Tired of September 11th - A Canadian View

 

I think September 11th has been done to death.

Most North Americans still seem mesmerized by what happened on that day. Anyone who tries to talk about how self-centred and hysterical we've become since then is labelled as being soft on terrorism.

But in the past twelve months, more North Americans were murdered by their spouses than by terrorists. Food poisoning killed three times as many of us as terrorists did. Drunk drivers killed more than five times as many. Ten times as many of us committed suicide as were killed by terrorists. The North American death toll from smoking was 100 times the number from terrorism.

If the next ten years are like the past ten, you still are more likely to be struck by lightning than to be killed or injured in a terrorist attack. Am I saying that terrorism is okay with me? No. What I'm saying is that in the sea of human misery, September 11th was little more than a ripple. I want you to hear this. I am not soft on terrorism. I am soft on children. Today, around the globe, something like 30,000 of the world's children will die of hunger and preventable childhood diseases.

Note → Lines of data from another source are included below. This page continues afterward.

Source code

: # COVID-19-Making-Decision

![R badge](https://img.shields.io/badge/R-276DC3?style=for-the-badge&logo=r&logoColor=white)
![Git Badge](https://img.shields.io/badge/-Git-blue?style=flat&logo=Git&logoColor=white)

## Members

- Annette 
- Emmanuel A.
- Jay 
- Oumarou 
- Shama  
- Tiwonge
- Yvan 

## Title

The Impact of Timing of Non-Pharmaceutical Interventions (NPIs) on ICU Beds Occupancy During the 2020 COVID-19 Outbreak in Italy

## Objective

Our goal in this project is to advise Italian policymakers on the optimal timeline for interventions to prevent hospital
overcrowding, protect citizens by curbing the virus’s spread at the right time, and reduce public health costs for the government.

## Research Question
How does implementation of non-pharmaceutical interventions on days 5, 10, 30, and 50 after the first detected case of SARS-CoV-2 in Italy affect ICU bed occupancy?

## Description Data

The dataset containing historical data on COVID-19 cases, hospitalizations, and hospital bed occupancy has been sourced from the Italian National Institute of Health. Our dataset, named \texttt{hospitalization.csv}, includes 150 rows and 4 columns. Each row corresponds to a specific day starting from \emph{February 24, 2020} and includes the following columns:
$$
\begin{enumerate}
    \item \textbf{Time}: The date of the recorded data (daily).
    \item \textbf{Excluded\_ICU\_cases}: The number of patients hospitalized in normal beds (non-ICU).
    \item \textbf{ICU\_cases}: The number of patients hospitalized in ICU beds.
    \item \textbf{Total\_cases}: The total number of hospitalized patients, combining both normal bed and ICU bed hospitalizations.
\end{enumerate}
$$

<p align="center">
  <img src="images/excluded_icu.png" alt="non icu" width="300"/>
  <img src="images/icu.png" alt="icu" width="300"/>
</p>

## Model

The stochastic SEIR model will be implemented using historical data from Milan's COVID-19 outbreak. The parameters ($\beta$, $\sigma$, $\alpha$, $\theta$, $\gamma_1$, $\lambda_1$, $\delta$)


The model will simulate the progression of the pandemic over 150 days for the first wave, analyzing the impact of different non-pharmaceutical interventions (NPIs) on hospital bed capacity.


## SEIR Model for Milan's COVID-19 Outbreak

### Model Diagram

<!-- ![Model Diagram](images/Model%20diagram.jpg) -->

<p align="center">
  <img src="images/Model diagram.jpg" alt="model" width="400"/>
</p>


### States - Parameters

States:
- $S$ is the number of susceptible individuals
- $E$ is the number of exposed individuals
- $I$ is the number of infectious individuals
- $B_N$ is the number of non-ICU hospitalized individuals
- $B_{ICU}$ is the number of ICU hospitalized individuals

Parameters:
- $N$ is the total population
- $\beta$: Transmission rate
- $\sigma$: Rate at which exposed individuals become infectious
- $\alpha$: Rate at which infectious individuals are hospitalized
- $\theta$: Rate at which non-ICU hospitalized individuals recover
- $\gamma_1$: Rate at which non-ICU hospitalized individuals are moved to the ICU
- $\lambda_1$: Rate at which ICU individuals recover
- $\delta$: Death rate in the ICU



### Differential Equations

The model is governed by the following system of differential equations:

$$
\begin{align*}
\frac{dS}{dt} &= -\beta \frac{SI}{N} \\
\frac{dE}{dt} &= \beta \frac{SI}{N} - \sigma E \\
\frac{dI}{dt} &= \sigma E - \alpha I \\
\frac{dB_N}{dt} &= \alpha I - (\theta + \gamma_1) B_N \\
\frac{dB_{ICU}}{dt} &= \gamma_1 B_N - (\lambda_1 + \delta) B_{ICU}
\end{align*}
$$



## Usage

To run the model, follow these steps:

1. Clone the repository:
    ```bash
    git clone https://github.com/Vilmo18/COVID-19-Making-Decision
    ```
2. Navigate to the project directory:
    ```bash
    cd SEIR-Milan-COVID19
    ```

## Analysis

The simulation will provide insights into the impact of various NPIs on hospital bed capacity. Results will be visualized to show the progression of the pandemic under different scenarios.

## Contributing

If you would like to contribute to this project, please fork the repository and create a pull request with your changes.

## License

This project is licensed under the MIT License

In the days since we watched 3,000 of 'our kind' die in the World Trade Centre, 3 million of the world's children starved to death. Beautiful, much loved little beings that mothers and fathers and sisters will grieve and weep for. CNN didn't film them, but it happened just the same.

North American governments are now planning to spend more than twenty billion dollars a year to fight terrorism. Twenty billion dollars a year just happens to be the amount the World Health Organization has estimated it would take to end hunger in the world. It's the amount of money we would need to spend to create a world where no child goes to bed hungry. We've heard a lot of talk since September 11th about how the terrorists are callous and heartless cowards. And here we are, blithely preparing to spend a sum of money so huge that with it we could rid the world of the scourge of hunger, and we're not even weighing that possibility.

We're so frantic to save our own skins that we don't want to know that we ARE making choices.

If we continue on our current path, the architect of the 21st Century will be fear. We will have allowed a motley collection of thugs, misfits and bullies to hijack our hopes for the world.

I know that it is still within our power to build a future with love and compassion at the centre. The first step is simple: we must recognize our panic and calm down.